Dans ce sport si indécis, rares sont les favoris concrétisant pleinement les espoirs placés en eux, qui plus est aux Jeux olympiques, rendez-vous ô combien singulier. “Je ne sais pas si Explosion deviendra aussi légendaire qu’Hickstead ou Casall, mais peu de chevaux sont capables d’accomplir ce qu’il a réalisé en même pas deux ans”, avait déclaré Ben Maher au printemps 2020. “Il est déjà en bonne voie pour marquer l’histoire. Il lui faudrait une médaille d’or pour compléter son palmarès, ce qui est sans aucun doute dans ses cordes”, avait-il ajouté. C’est désormais chose faite. Dans ce sport de dévouement, de passion et de patience, plus rares encore sont les couples à rééditer une performance olympique.
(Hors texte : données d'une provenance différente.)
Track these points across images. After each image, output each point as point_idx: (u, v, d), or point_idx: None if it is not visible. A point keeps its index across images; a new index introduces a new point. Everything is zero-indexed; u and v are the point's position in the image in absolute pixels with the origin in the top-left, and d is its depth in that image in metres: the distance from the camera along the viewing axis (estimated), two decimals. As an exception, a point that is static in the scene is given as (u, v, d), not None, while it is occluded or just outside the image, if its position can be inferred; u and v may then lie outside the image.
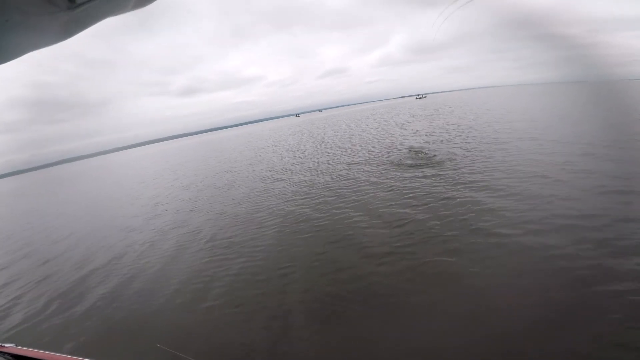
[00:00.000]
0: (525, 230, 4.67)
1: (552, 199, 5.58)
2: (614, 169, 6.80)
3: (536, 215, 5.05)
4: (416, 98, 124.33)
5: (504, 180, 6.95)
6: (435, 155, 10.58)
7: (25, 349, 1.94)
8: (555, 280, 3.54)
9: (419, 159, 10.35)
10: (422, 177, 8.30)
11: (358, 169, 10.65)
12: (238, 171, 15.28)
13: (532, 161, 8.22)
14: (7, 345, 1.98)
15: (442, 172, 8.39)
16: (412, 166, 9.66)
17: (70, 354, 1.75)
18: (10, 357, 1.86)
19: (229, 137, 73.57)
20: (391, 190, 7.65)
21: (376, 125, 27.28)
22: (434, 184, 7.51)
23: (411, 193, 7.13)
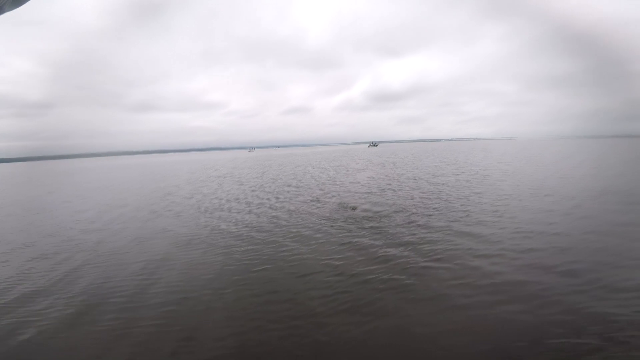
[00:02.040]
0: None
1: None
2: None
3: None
4: (369, 145, 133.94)
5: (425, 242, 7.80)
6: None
7: None
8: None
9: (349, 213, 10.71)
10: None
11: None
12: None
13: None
14: None
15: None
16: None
17: None
18: None
19: (176, 162, 69.84)
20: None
21: (329, 169, 28.65)
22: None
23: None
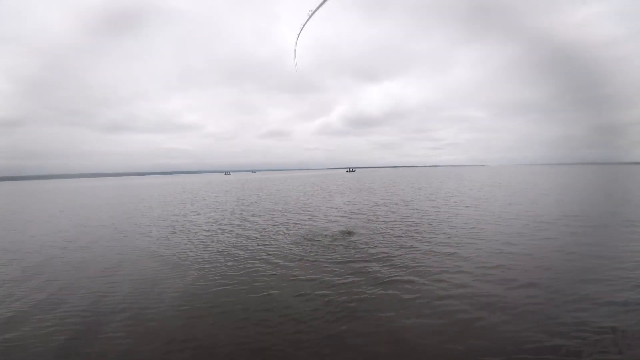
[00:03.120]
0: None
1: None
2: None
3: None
4: (347, 171, 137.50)
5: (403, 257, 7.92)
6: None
7: None
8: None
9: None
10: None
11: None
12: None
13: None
14: None
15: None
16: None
17: None
18: None
19: (149, 185, 66.95)
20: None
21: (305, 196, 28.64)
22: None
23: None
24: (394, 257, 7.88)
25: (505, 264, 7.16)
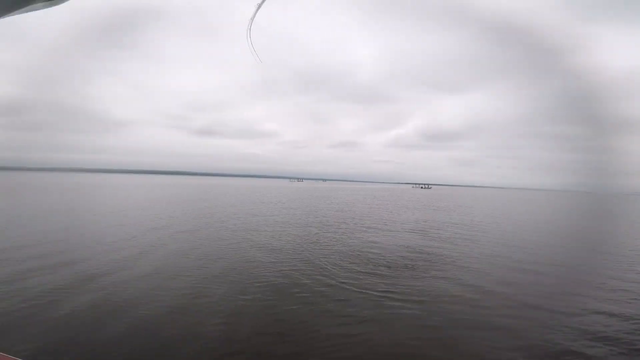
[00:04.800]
0: None
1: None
2: None
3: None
4: (421, 187, 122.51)
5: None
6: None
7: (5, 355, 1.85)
8: None
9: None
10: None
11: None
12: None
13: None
14: None
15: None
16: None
17: None
18: None
19: (233, 186, 74.34)
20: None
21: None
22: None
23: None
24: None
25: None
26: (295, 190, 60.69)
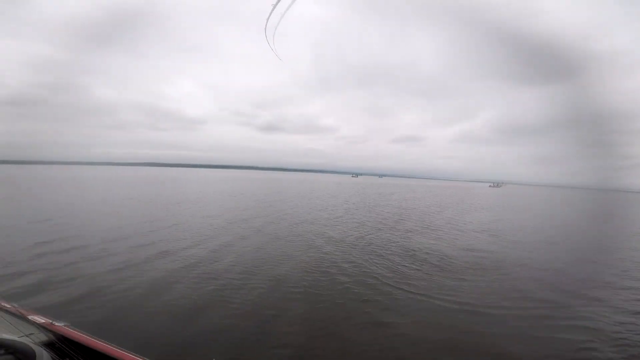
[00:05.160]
0: None
1: None
2: None
3: None
4: (490, 186, 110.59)
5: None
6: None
7: (76, 331, 1.93)
8: None
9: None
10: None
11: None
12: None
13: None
14: (57, 323, 2.00)
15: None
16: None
17: (120, 345, 1.79)
18: (52, 335, 1.87)
19: (295, 180, 78.63)
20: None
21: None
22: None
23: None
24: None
25: None
26: (353, 185, 61.30)
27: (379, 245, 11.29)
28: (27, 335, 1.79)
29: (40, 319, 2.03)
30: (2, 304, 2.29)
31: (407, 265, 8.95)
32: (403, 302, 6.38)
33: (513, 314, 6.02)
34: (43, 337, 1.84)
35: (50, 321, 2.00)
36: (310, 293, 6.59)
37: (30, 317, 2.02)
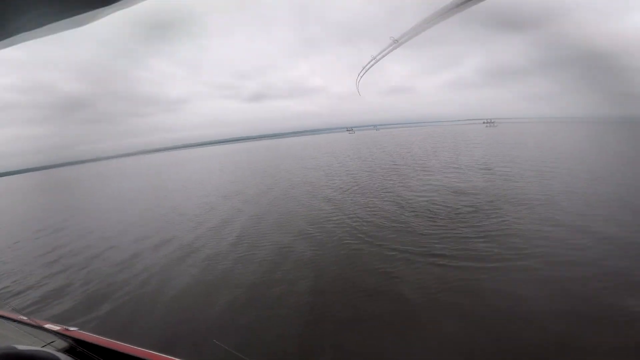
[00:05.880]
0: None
1: None
2: None
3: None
4: (484, 124, 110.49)
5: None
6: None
7: (87, 333, 2.03)
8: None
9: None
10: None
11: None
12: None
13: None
14: (71, 328, 2.08)
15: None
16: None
17: (130, 343, 1.86)
18: (71, 341, 1.92)
19: (290, 144, 77.55)
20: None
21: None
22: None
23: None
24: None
25: None
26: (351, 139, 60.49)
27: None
28: (49, 344, 1.85)
29: (55, 327, 2.10)
30: (19, 316, 2.35)
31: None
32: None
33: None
34: (63, 343, 1.90)
35: (65, 327, 2.08)
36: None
37: (46, 326, 2.08)
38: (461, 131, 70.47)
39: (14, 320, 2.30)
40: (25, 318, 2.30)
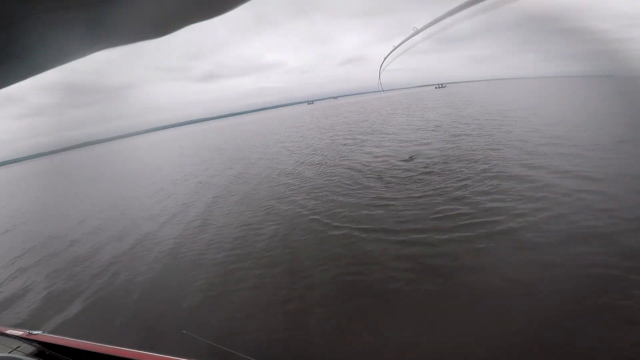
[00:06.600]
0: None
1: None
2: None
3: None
4: (435, 87, 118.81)
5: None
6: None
7: (53, 336, 2.00)
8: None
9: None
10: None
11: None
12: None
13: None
14: (35, 332, 2.03)
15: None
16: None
17: (96, 341, 1.81)
18: (38, 345, 1.89)
19: (247, 122, 74.34)
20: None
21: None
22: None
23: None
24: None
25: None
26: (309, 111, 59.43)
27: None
28: (15, 350, 1.85)
29: (18, 332, 2.03)
30: None
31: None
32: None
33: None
34: (30, 348, 1.87)
35: (28, 332, 1.99)
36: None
37: (8, 332, 2.03)
38: (415, 94, 71.58)
39: None
40: None
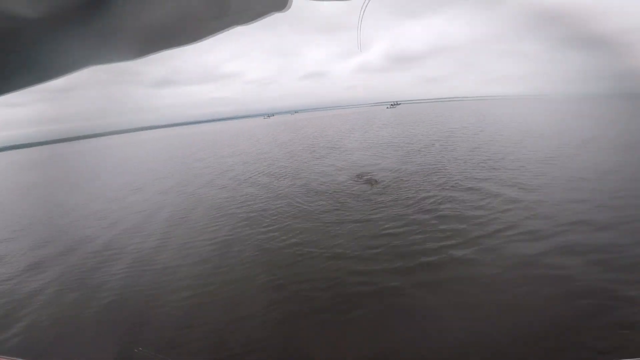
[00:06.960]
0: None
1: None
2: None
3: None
4: (387, 107, 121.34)
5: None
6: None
7: (7, 357, 1.89)
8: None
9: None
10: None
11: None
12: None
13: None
14: None
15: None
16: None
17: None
18: None
19: (199, 133, 70.99)
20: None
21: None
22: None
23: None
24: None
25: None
26: (267, 125, 58.69)
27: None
28: None
29: None
30: None
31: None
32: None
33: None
34: None
35: None
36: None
37: None
38: (367, 113, 75.12)
39: None
40: None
Depuis l’Italien Tommaso Lequio di Assaba et Trebecco, médaillés d’or en 1920 à Anvers puis d’argent en 1924 à Paris, aucune paire n’était parvenue à se hisser deux fois sur le podium individuel. Aussi, la seconde médaille d’argent remportée par le cavalier d’acier et son génial petit cheval wallon doit-elle susciter l’admiration de tous.
Ainsi s’achève le premier acte du saut d’obstacles. Rendez-vous demain pour la seconde visite vétérinaire, puis vendredi pour la qualificative par équipes.